The ACLU suit eventually was consolidated with a similar federal case involving two couples in North Florida, one already married in Canada and the other wanting to wed.
"It's the first federal decision in Florida. When the stay is lifted, it will have statewide impact," said Howard Simon, executive director of the ACLU of Florida. "What it will mean, when the stay is ultimately lifted, is that their families will be protected and strengthened. They'll start getting health insurance, pension benefits. They could protect their families with survivors benefits. These are the dramatic, practical ways that this victory will ultimately help families in Florida."
The gay-marriage battle is being waged across the nation. According to the national group Freedom to Marry, LGBT advocates have won more than 30 times in federal, state and appellate courts since June 2013, when the U.S. Supreme Court ruled in favor of Edith Windsor, a lesbian widow, and threw out a key portion of the 1996 federal Defense of Marriage Act.
Since mid-July there have been five rulings in Florida declaring the state's gay-marriage ban unconstitutional. The previous four rulings were in local courts throughout South Florida.
Hinkle's stay covered all aspects of the federal case except one: The judge ordered Goldwasser's death certificate be amended to show she was a married woman, not single at the time she died.
"The defendant Florida Surgeon General must issue a corrected death certificate for Carol Goldwasser showing that at the time of her death she was married to Arlene Goldberg," Hinkle wrote.
"Isn't that fabulous? I'm so excited," Goldberg said Thursday. "It confirms that they actually believe we were a couple. Married. We were together for 47 years and married for three in New York."
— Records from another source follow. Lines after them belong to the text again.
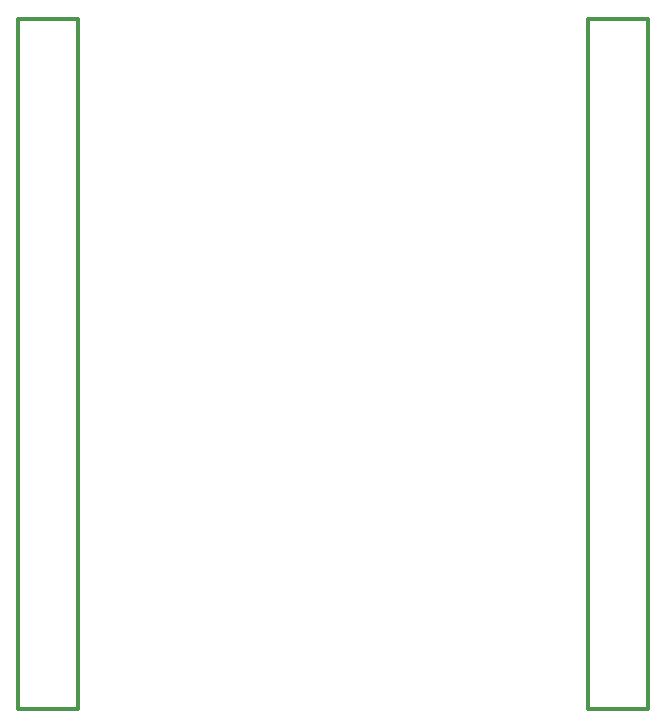
<source format=gbo>
G04 #@! TF.FileFunction,Legend,Bot*
%FSLAX46Y46*%
G04 Gerber Fmt 4.6, Leading zero omitted, Abs format (unit mm)*
G04 Created by KiCad (PCBNEW 4.0.7) date 10/18/17 23:54:45*
%MOMM*%
%LPD*%
G01*
G04 APERTURE LIST*
%ADD10C,0.150000*%
%ADD11C,0.304800*%
%ADD12C,0.300000*%
G04 APERTURE END LIST*
D10*
D11*
X168790400Y-61305200D02*
X163710400Y-61305200D01*
X168790400Y-112105200D02*
X168790400Y-61305200D01*
X163710400Y-112105200D02*
X163710400Y-61305200D01*
D12*
X163710400Y-112105200D02*
X163710400Y-119725200D01*
X168790400Y-119725200D02*
X168790400Y-112105200D01*
X163710400Y-119725200D02*
X168790400Y-119725200D01*
X115450400Y-119725200D02*
X120530400Y-119725200D01*
X120530400Y-119725200D02*
X120530400Y-112105200D01*
X115450400Y-112105200D02*
X115450400Y-119725200D01*
D11*
X115450400Y-112105200D02*
X115450400Y-61305200D01*
X120530400Y-112105200D02*
X120530400Y-61305200D01*
X120530400Y-61305200D02*
X115450400Y-61305200D01*
M02*

</source>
Goldberg is caring for her late wife's elderly parents. Because Florida hasn't recognized her marriage to Goldwasser, Goldberg is unable to collect her late wife's Social Security.
Bondi has until Sept. 22 to appeal the case or the ruling takes effect, allowing Goldberg to become eligible to collect Goldwasser's Social Security.
"Pam Bondi would have to go the 11th Circuit to deny survivor benefits to a woman who has been [with] her spouse for 47 years, who recently died, and would be less able to take care of her spouse's parents," Simon said. "That would be heartless."